▶ [Work instruction]: Lay out the lines of the records from the one containing "Segueix-nos #SalvemSaBadia" through the one containing "Mesa de l’aigua" as a numbered list. Leave out any blank lines.

▶ [Records to use]:

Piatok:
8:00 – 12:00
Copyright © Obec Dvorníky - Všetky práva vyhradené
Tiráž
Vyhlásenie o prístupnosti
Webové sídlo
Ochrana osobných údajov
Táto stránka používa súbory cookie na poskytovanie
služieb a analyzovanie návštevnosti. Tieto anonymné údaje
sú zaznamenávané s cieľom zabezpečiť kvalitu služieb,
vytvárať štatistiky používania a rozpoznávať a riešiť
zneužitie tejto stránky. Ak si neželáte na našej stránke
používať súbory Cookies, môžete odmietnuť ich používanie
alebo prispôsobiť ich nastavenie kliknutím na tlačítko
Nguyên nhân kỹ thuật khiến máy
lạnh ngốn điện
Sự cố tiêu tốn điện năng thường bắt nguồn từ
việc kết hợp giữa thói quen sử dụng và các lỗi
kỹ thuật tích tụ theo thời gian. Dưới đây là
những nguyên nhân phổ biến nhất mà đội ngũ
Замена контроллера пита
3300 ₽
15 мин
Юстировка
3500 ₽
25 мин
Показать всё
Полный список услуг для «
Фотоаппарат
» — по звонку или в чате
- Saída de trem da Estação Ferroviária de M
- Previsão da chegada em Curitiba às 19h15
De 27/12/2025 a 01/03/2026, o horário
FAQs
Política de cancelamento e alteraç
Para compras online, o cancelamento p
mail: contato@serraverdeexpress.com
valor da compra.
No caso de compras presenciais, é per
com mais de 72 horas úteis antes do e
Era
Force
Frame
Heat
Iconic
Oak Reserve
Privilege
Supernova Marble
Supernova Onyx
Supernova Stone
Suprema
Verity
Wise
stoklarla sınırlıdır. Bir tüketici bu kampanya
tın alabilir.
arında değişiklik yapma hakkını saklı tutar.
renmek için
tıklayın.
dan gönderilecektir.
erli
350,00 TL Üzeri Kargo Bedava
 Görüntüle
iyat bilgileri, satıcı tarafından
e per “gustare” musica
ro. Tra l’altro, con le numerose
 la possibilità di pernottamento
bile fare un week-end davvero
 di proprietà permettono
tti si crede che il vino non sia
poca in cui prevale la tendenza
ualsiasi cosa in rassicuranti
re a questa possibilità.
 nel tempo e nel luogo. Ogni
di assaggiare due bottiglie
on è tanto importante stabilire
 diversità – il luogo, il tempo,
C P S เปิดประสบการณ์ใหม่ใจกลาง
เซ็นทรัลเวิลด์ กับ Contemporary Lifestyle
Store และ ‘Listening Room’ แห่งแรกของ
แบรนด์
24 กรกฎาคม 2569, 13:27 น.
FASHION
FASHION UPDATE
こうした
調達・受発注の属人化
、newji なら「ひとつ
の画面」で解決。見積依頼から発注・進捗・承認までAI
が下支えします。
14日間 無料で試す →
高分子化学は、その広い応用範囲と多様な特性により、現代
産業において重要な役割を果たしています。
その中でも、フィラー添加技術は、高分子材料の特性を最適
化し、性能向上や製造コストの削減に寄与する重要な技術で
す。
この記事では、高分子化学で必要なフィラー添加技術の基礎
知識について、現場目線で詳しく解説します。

---

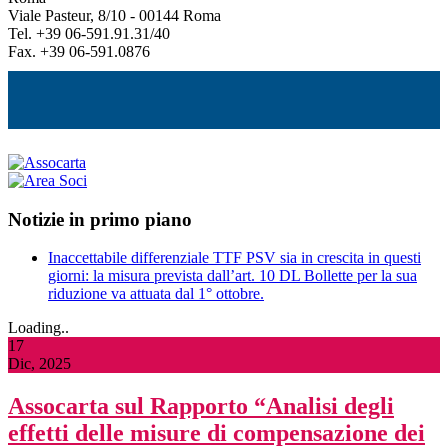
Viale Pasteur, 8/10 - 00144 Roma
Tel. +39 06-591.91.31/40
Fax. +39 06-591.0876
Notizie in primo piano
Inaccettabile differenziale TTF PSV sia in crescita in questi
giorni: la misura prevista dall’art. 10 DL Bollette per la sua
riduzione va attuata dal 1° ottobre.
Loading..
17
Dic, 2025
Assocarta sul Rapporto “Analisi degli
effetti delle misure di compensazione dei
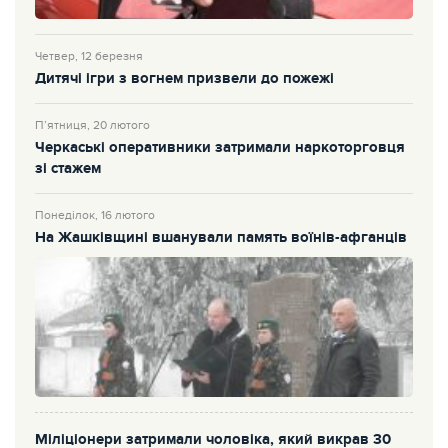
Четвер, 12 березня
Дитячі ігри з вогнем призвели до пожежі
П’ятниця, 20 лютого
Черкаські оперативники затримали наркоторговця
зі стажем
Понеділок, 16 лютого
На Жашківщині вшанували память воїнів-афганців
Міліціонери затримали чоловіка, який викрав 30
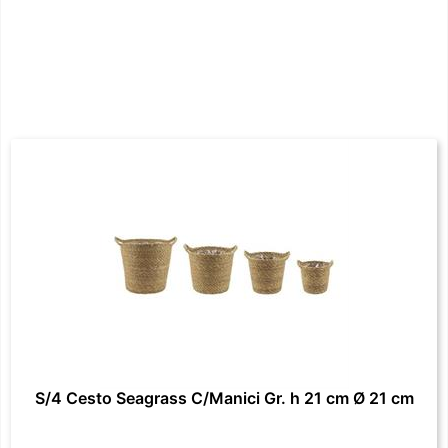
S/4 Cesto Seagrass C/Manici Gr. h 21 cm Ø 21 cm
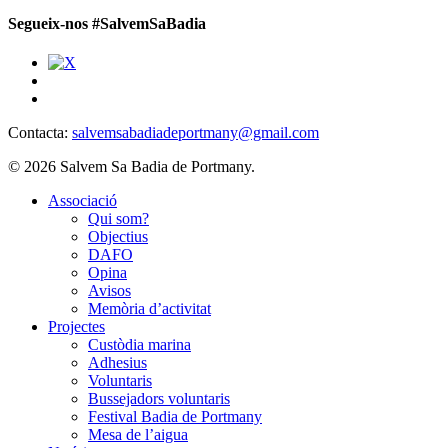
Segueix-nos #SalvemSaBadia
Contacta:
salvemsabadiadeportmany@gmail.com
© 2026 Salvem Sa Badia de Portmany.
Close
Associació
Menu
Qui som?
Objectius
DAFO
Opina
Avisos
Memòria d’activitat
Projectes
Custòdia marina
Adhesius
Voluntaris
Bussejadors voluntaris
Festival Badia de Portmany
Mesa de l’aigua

...

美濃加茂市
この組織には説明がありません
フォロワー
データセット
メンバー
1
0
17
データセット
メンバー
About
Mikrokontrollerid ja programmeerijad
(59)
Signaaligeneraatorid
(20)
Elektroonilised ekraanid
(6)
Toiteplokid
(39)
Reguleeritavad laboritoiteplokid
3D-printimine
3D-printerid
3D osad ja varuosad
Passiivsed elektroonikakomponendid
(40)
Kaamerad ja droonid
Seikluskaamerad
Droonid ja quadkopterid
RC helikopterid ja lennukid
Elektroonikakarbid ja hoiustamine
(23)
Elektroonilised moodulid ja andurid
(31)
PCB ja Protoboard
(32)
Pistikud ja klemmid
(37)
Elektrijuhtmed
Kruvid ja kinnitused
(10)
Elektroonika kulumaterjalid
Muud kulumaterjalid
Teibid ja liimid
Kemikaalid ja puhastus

▶ [Task answer]:
1. Segueix-nos #SalvemSaBadia
2. Contacta:
3. salvemsabadiadeportmany@gmail.com
4. © 2026 Salvem Sa Badia de Portmany.
5. Close
6. Associació
7. Menu
8. Qui som?
9. Objectius
10. DAFO
11. Opina
12. Avisos
13. Memòria d’activitat
14. Projectes
15. Custòdia marina
16. Adhesius
17. Voluntaris
18. Bussejadors voluntaris
19. Festival Badia de Portmany
20. Mesa de l’aigua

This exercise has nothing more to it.